I looked over at him, my heart slamming against my chest, louder than even the sleet hitting the windshield or the Intrepid’s rumbling muffler.
“Oh, yeah? What is it?”
“It’s in the way.” He leaned over to me, and touched my cheek with his hand the same time that his lips touched mine.
“Just remember later that I’m sorry for whatever happens after this, and I’m sorry that when you walked away like I asked, I didn’t let you go,” I said.
“I’m not, and I never will be.” The skin around his eyes tightened as he stared straight into mine.

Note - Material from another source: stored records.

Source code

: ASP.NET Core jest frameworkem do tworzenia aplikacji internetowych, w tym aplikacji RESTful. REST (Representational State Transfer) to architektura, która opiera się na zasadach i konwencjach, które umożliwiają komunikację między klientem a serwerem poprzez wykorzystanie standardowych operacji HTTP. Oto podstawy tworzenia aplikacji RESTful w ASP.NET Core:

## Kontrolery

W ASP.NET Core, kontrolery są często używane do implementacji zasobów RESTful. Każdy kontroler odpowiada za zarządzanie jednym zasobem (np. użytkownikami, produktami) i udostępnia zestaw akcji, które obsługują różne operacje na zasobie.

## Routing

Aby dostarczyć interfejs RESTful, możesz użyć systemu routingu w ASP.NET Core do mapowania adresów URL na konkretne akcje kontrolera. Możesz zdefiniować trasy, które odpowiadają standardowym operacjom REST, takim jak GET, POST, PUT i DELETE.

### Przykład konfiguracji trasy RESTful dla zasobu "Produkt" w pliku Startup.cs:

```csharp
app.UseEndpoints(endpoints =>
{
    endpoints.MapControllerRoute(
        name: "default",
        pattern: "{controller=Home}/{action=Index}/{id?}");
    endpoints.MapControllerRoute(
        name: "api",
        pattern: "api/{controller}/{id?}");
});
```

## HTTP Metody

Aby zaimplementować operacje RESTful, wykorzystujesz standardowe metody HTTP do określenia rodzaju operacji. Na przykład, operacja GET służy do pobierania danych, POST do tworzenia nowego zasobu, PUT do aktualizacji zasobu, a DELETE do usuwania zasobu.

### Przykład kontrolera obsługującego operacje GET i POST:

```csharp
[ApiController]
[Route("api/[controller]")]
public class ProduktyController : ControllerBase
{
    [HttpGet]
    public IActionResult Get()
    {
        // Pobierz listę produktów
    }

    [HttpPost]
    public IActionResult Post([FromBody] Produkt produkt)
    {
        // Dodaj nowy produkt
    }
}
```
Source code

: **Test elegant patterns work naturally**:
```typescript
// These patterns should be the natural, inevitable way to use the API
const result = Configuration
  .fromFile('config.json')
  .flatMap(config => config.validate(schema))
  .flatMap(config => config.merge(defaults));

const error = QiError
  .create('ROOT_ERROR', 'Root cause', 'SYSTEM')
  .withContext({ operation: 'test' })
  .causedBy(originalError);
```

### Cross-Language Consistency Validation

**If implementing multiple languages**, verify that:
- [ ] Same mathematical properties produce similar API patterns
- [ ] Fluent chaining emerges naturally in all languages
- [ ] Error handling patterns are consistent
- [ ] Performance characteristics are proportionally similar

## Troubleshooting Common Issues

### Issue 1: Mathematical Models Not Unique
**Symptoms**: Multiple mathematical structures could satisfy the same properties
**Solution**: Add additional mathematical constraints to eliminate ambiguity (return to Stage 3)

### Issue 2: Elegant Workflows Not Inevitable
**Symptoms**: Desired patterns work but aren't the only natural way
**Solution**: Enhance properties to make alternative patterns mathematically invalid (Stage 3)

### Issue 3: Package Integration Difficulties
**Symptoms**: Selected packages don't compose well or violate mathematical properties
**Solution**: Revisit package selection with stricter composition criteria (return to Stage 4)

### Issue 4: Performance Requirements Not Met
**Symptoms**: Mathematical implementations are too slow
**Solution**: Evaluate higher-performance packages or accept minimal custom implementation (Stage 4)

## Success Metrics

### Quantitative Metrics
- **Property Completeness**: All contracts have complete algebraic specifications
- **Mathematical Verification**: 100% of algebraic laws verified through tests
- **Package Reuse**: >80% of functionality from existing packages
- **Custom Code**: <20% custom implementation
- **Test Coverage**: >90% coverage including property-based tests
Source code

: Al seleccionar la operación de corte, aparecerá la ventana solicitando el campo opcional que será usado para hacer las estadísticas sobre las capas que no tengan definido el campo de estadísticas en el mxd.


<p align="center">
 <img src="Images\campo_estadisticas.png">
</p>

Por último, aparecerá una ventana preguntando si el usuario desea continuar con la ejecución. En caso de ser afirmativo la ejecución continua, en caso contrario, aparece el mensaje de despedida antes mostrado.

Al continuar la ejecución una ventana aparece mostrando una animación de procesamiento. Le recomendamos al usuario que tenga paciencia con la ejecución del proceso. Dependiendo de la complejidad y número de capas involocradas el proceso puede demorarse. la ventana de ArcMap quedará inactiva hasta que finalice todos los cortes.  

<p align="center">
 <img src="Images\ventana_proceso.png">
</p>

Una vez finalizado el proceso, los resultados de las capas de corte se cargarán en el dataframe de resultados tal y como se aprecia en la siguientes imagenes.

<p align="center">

He truly believed in what he was saying, and it made me want to believe it, too.
I ran into my apartment, shut the door, and leaned against it until I heard the Intrepid pull away. It was irresponsible and selfish, but part of me wanted to believe Trenton when he said that what he didn’t know wouldn’t matter.
Just before the sun rose, and before my eyes opened, I felt something warm running along the length of my body. I moved just a centimeter toward whatever it was, just to make sure my mind wasn’t playing tricks on me.
I blinked a few times, and then focused, seeing a shadowed figure lying next to me. The clock on my nightstand read 6:00 AM. The apartment was dark and quiet, the same as it always was at that time of the morning. But the second the memories from earlier that morning crept into my mind, everything felt different.
Oh, God. What had I done? A boundary had been crossed, and there was no going back or going forward without real consequences. I thought from the moment Trenton had sat at my table at the Red that I could handle whatever he threw my way, but he was like quicksand. The more I struggled, the deeper I sank.
I was right on the edge of the bed, and tried to inch over without success.
“Why are you in my bed, Ray?” I asked.
“Huh?” Trenton said, his voice deep and raspy.
A jolt ran through my body, and I squealed as I fell off the bed. Trenton scrambled to the edge, reaching for me, but it was too late. I was already on the floor.
“Oh! Shit! Are you all right?”
With my back pressed against the wall, I quickly brushed my hair from my face. When recognition sunk in, I hit the floor with both of my fists. “What the hell are you doing in my bed? How did you even get in here?”
Trenton winced. “I brought the Jeep back about an hour ago. Brazil happened to be dropping off Raegan, and she let me in.”
“So you just . . . crawled into bed with me?” My voice was high-pitched and bordering on a screech.
“I said I wasn’t going to come in, and then I did. And then I told myself I’d sleep on the floor, but then I didn’t. I just . . . had to be next to you. I was just lying there awake at Dad’s.” He leaned over, and reached for me with one hand. His muscles danced under his smooth, inked arm. His hand grasped mine, and then he pulled me onto the bed next to him. “Hope that was okay.”
“Does it matter at this point?”
Half of Trenton’s mouth turned up. He was clearly amused at my early morning tantrum.
Raegan rushed down the hall and then whipped around the corner, her eyes wide. “Why are you yelling?”
“You let him in?”
“Yeah. Is that okay?” she said, breathless. Her hair was wild, and her mascara was smudged under her eyes.
“Why is everyone asking me after the fact? No! It’s not okay!”
“Do you want me to go?” Trenton asked, still smiling.
I looked at him, at Raegan, and then back at him. “No! I just don’t want you sneaking into my bed when I’m asleep!”
Raegan rolled her eyes and walked back down the hall, shutting her door.
Trenton hooked his arm around my middle and pulled me against him, burying his face between my neck and the pillow. I lay still, looking up at the ceiling, caught between wanting desperately to tangle my arms and legs with his, and knowing that from that moment forward, if I did anything else but kick him out and never speak to him again, no one would be to blame but me.